■ **WHAT YOU ARE ASKED TO DO**
Copies of all lines that contain "read" are needed; take them from the data below.

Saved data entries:
== Segment start ==
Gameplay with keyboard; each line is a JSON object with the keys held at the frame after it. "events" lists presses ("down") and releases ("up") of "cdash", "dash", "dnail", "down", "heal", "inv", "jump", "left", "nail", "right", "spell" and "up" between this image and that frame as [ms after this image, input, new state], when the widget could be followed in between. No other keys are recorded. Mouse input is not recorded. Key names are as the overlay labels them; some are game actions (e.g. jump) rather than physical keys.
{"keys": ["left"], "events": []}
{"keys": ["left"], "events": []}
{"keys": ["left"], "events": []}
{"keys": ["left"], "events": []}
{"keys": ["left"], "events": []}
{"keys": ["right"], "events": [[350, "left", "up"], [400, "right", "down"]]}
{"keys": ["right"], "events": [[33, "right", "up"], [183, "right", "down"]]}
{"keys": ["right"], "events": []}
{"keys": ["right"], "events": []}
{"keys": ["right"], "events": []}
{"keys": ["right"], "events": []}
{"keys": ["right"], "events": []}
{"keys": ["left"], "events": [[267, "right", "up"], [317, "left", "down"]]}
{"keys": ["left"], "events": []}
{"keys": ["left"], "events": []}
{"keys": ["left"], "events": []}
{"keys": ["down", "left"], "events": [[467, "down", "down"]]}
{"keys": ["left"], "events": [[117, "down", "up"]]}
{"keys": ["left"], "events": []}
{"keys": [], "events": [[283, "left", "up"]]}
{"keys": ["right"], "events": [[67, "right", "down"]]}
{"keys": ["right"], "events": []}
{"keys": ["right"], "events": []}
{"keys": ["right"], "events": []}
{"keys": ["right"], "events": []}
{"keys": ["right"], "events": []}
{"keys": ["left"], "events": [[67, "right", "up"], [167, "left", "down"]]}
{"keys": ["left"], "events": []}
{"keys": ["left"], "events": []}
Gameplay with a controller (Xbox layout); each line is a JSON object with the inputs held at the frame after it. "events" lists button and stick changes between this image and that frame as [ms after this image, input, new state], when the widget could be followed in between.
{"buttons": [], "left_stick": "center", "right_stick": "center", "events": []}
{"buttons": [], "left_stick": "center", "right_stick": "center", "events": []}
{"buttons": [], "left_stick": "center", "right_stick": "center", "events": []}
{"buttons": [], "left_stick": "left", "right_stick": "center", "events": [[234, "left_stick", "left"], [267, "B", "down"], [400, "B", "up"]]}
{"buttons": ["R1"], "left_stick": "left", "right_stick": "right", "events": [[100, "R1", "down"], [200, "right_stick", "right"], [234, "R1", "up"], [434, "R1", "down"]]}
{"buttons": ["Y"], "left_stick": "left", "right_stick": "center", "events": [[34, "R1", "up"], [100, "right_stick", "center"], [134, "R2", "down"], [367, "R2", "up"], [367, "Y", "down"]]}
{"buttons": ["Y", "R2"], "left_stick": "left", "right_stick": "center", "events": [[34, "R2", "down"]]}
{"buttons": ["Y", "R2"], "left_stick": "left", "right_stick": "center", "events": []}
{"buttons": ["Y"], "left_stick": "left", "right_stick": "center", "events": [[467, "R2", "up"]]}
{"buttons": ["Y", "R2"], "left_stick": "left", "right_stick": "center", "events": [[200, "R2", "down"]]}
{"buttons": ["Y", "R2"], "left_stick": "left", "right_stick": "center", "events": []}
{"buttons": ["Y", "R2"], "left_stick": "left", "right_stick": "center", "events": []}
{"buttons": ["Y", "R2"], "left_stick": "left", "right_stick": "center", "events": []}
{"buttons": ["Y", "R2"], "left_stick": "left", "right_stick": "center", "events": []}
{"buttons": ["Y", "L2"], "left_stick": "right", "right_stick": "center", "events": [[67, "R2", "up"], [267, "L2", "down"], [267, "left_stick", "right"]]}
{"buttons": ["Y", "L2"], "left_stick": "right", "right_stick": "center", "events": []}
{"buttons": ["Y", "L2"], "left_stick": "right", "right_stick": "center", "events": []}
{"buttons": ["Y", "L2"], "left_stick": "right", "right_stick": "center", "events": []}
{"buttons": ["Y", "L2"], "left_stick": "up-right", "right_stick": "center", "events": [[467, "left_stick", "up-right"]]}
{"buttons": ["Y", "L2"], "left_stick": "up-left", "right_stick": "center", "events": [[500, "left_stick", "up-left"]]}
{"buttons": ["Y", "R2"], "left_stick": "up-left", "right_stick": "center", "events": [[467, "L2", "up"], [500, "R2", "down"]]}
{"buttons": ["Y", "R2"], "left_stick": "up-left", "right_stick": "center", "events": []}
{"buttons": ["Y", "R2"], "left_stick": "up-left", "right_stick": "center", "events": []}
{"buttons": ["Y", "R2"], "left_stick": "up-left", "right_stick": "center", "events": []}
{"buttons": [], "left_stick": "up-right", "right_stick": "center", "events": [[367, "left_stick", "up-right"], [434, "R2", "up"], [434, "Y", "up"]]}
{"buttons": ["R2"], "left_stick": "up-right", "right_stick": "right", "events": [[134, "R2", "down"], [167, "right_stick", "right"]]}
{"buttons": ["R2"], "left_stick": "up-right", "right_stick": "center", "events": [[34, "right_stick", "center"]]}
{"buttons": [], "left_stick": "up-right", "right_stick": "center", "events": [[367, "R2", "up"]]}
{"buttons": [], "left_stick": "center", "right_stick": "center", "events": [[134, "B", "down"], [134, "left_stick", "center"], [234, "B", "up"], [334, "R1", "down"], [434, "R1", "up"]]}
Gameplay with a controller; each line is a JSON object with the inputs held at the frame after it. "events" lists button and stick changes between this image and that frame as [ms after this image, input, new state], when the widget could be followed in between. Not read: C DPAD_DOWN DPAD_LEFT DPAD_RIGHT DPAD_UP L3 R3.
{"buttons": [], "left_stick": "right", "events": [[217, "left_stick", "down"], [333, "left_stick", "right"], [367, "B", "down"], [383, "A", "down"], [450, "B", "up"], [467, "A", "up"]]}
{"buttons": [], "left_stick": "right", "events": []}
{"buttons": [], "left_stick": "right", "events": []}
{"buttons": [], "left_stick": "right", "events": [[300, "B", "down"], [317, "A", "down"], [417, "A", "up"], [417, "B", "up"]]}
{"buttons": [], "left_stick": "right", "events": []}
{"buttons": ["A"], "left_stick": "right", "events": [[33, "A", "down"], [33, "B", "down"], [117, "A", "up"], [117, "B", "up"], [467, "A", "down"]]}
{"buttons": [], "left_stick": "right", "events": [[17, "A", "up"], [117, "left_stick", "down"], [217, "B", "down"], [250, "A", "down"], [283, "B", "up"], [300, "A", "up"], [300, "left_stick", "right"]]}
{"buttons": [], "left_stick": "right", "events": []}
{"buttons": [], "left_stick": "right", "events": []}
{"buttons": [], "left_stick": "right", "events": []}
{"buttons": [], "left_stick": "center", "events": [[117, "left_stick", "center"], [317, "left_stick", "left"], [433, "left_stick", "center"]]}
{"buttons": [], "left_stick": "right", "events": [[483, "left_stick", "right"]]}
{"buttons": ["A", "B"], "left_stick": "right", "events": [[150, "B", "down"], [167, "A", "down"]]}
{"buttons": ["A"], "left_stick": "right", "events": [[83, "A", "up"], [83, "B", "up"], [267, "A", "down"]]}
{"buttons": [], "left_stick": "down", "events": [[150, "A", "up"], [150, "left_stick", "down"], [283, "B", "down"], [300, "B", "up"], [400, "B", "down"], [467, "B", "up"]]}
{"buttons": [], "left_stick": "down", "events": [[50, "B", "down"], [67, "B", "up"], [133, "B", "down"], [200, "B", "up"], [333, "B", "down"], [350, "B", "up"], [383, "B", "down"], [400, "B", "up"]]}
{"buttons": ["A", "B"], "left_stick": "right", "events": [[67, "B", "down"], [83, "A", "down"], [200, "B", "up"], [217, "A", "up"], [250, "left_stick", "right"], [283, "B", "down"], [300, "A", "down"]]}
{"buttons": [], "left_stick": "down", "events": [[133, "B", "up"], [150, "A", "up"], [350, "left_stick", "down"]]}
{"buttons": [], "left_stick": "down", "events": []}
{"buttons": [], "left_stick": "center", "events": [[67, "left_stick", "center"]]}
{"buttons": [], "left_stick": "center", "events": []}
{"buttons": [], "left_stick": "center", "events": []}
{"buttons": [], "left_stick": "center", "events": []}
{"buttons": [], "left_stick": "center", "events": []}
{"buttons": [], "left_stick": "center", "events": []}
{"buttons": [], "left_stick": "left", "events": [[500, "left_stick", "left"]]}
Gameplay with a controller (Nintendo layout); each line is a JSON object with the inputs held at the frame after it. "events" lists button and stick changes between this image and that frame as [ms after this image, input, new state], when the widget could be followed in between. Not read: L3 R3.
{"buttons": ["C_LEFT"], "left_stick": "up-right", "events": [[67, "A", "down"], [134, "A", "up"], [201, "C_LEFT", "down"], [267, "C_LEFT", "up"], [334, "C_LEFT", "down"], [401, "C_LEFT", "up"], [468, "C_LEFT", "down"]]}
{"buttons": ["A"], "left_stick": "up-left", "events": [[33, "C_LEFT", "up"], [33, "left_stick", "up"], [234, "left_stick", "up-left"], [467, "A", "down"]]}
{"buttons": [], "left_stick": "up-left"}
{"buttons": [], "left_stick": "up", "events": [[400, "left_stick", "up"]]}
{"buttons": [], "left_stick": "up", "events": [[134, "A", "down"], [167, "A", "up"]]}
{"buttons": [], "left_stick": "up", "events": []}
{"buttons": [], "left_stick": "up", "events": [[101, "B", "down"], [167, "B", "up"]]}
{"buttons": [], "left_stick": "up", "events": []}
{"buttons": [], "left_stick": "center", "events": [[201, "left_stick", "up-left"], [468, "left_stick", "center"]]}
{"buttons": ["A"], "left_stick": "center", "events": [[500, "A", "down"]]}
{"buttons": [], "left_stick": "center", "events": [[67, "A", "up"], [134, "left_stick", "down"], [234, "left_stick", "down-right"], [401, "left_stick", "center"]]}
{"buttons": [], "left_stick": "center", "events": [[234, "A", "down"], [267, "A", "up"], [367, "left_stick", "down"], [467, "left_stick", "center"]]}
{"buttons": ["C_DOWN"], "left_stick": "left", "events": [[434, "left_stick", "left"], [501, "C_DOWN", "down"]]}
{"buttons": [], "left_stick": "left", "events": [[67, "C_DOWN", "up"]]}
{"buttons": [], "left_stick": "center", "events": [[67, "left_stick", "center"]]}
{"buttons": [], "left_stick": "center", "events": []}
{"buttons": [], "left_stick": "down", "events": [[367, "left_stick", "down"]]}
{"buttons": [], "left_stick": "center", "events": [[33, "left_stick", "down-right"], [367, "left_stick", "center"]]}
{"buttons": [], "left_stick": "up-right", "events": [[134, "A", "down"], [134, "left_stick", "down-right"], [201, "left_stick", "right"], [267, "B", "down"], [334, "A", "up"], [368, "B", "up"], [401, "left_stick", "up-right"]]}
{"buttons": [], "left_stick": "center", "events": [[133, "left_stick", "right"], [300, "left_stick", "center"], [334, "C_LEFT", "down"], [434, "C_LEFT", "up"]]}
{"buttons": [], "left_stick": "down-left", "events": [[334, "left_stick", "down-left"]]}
== Segment end ==
■ **COMPLETED TASK**
Gameplay with a controller; each line is a JSON object with the inputs held at the frame after it. "events" lists button and stick changes between this image and that frame as [ms after this image, input, new state], when the widget could be followed in between. Not read: C DPAD_DOWN DPAD_LEFT DPAD_RIGHT DPAD_UP L3 R3.
Gameplay with a controller (Nintendo layout); each line is a JSON object with the inputs held at the frame after it. "events" lists button and stick changes between this image and that frame as [ms after this image, input, new state], when the widget could be followed in between. Not read: L3 R3.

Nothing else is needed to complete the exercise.